Entre os que vivem diretamente da Serra, Cleiton Santana, que é presidente da Associação dos Guias e Informantes de União dos Palmares, líder da categoria que reúne 12 guias profissionais, afirma que a Serra movimenta e aquece toda a economia de União dos Palmares. Ligado ao movimento negro da cidade, Cleiton disse que a maioria dos guias da Serra é pesquisador natural. “Estudamos os pesquisadores que defendem diferentes teses e posições políticas a respeito do Quilombos dos Palmares e ajudamos nas pesquisas”.
Porém, a linha mais trabalhada pelos guias-pesquisadores são a de Décio Freitas, Josias Pereiras, professor-doutor Zezito Araújo, entre os progressistas da atualidade. Além de ponto histórico, o líder dos guias de turismo destaca que a serra hoje é um ponto de geração oportunidade para o município. Quando está trabalhando, Cleiton diz para os turistas que na Serra da Barriga nasceu a nossa brasilidade.
“Aqui viveram juntos indígenas e negros fugitivos das senzalas. Todos lutavam com o mesmo objetivo: acabar com a escravidão. Aqui foi plantada a semente da liberdade”. Do ponto de vista econômico, considera que a serra é uma potência extraordinária para a economia nacional, de Alagoas e da região da Zona da Mata do Estado. “Quando se estuda a nossa história do Brasil, o Quilombo dos Palmares desperta o interesse dos brasileiros. Isto fortalece o turismo cultural do Estado e do País”, acredita o guia.
Para ganhar mais destaque até como potência social, fonte de geração de emprego e renda, Cleiton também sugere maior divulgação no Mercosul, pela Embratur e órgãos oficiais de turismo. “A Serra da Barriga é símbolo de resistência, da luta por direitos humanos e um patrimônio nosso. Aqui é um símbolo contra o racismo e isso precisa ser divulgado. Este é um bom produto cultural”. “É também uma terra de união e pacificação'. Os brasileiros e os alagoanos precisam ter este sentimento de pertencimento deste local”, defendeu.
união e pacificação
O movimento de turistas no platô da Serra, onde está o parque memorial do Quilombo dos Palmares, é intenso. A maioria dos turistas é brasileira, mas tem europeus com predominância portuguesa e sul-americanos. Os estrangeiros ficam impressionados com os relatos dos guias sobre o massacre que ocorreu no século XVII. Como a maioria dos brasileiros, muitos choram. A engenheira Laura Dias, de Niterói (RJ), disse realizar um sonho.
“Ao chegar aqui e quando ouvi a história do Quilombo e do massacre, não resisti. Chorei. Neste momento, o Brasil precisava ouvir também essa história”, sugeriu a engenheira.

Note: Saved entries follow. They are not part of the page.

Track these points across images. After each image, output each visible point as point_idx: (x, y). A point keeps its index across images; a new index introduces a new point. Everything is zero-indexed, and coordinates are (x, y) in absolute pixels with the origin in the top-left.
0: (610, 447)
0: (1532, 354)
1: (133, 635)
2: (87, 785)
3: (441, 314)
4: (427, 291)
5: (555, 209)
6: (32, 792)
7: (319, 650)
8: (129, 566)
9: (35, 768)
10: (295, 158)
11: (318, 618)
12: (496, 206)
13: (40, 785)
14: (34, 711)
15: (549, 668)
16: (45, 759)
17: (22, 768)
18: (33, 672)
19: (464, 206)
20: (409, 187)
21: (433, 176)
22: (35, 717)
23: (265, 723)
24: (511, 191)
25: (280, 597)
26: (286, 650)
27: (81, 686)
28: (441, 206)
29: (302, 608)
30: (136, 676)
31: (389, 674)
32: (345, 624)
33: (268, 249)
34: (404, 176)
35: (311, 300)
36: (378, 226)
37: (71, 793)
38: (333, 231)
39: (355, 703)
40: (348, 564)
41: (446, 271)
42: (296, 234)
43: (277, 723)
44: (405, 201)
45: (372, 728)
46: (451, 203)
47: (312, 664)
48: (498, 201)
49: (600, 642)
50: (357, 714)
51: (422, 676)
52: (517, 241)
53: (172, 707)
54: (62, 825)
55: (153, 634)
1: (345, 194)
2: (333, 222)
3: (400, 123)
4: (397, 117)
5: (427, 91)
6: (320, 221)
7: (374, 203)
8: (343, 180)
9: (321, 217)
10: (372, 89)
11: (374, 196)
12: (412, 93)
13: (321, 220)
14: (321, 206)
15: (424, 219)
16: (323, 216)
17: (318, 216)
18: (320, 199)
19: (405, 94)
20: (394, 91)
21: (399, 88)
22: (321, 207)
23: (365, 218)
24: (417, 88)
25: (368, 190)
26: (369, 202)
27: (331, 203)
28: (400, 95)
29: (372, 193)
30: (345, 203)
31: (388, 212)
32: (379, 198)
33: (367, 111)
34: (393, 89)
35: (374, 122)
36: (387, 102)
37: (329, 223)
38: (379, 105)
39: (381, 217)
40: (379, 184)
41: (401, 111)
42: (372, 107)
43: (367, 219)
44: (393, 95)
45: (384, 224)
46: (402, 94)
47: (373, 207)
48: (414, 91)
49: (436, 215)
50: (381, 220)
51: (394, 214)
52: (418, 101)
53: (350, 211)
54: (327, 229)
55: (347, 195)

Outro que não escondeu a emoção foi o comerciante Felipe Brito da Silva, 35 anos, de São Paulo. “Estou tendo a oportunidade de conhecer a minha história de perto. A Serra da Barriga é um símbolo da nossa construção social. É mais que um foco de resistência de uma luta que ainda não acabou para muitos brasileiros”. Para ele, a serra é símbolo de união e resistência.
A aposentada Maria Aparecida de Miranda, 77 anos, da cidade de Santa Maria no Rio Grande do Sul, passa férias em Maceió e incluiu no roteiro dos passeios, o turismo cultural. “Ao chegar aqui, no Quilombo dos Palmares não há como não se emocionar. O Brasil precisa conhecer a Serra da Barriga”, defendeu.
Outro aposentado que não escondeu a emoção foi Leoni de Oliveira, 92 anos, de Itapeva-São Paulo. O ex-bancário considerou a Serra da Barriga e a fortaleza do Quilombo dos Palmares como acervos da história que, segundo ele, não podem ficar esquecidos ou desconhecidos dos brasileiros.
“Viajei mais de três mil quilômetros para realizar um desejo antigo. Aos 92 anos, finalmente conheci a fortaleza de Zumbi”. Depois de percorrer o platô da serra, caminhar pelos salões das casas cobertas de palhas disse ter certeza que “aqui, está muito de nossas raízes culturais. Nossos ancestrais. Esta é uma terra de união onde índios e africanos viveram em paz”.